“Oh, you must be SO HAPPY to go home next week!”
I cringed. Sure, I was. But I also wasn’t.
And it wasn’t that I wasn’t happy. It was the shame of feeling both joy and dread, and the (gasp) relief of quarantine so I could decompress, that threw a punch to my gut with the heartbreaking thought, “how can you be such a bad wife/mother?”
The shame bore down on me, day by day.
Then I remembered what I’d learned from Susan David’s groundbreaking book“Emotional Agility,” that I could make choices-
Either I could continue punishing myself, or I could permit myself to gently accept how I felt, kindly, bravely.
I could hide, stuff, or be swallowed by these complex mixed feelings, or I could recognize them as signposts to what I valued.

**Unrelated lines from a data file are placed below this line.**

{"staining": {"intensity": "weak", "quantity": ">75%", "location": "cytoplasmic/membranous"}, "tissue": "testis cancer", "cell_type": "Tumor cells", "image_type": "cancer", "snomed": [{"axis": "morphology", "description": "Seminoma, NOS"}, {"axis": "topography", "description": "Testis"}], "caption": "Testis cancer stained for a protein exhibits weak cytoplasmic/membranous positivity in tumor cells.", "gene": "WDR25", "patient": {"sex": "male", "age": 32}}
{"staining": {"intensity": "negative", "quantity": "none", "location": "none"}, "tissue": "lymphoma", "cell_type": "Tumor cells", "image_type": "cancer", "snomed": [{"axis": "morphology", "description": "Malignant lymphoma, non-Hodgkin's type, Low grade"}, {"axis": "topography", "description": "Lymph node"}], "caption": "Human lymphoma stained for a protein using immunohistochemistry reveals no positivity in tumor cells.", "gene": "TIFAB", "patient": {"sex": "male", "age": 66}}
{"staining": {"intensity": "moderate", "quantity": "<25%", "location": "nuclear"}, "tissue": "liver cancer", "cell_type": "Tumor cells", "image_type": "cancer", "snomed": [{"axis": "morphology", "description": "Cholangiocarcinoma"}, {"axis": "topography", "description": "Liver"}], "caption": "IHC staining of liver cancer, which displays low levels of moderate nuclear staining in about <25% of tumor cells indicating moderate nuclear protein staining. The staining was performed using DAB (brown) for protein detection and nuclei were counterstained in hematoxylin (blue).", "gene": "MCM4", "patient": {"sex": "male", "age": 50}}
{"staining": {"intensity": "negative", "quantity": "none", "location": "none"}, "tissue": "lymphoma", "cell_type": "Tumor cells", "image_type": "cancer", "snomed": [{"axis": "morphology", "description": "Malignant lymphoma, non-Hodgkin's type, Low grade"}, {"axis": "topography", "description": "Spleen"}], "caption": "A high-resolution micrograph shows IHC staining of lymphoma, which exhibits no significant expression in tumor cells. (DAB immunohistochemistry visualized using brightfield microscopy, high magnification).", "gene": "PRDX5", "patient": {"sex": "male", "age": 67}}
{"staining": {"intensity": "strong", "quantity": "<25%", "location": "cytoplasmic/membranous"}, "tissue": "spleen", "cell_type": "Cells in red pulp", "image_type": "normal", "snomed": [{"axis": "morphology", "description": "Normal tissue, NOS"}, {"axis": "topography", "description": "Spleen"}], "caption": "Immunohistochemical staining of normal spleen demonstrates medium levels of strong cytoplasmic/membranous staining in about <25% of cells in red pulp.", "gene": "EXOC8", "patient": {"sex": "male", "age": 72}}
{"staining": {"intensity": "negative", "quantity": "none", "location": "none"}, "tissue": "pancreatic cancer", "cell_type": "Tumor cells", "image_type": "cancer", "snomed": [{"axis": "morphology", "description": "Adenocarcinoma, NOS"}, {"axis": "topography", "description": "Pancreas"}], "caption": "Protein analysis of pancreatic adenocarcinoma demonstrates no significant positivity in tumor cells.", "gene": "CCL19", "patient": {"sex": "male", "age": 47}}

If I’m dreading going home, it doesn’t mean I’m a bad mother. It just means I’ve discovered how much I value quiet time, and my passion for work. It signposts to me how burnt out I actually was, how much I REALLY need to exercise greater self care when I head back.
It shows me that to be a better wife/mother to my loved ones, I must first love myself more.
If I feel grief, it doesn’t mean I’m weak. It tells me I value new friendships, nature, and the gift of this new experience.
Unless we show up to our difficult emotions honestly, we cannot discover our values, what matters to us. We cannot discover our weaknesses, become more resilient. We cannot become better versions of ourselves.
By bravely asking ourselves, “What is my emotion telling me about what I value?”, we gain clarity and strength to move forwards.
Today, if you’re struggling with complex emotions, take a deep breath. Write them down. Instead of jumping into labels (“I am weak,” “I am pathetic,”) would you use them to discover what you value?
Instead of judging ourselves for how we feel (“I am a bad person to feel fearful”), could we say, “my struggle with fear tells me I value security.”
And then only, shall we walk towards deeper vulnerability, deeper connection and greater resilience, together.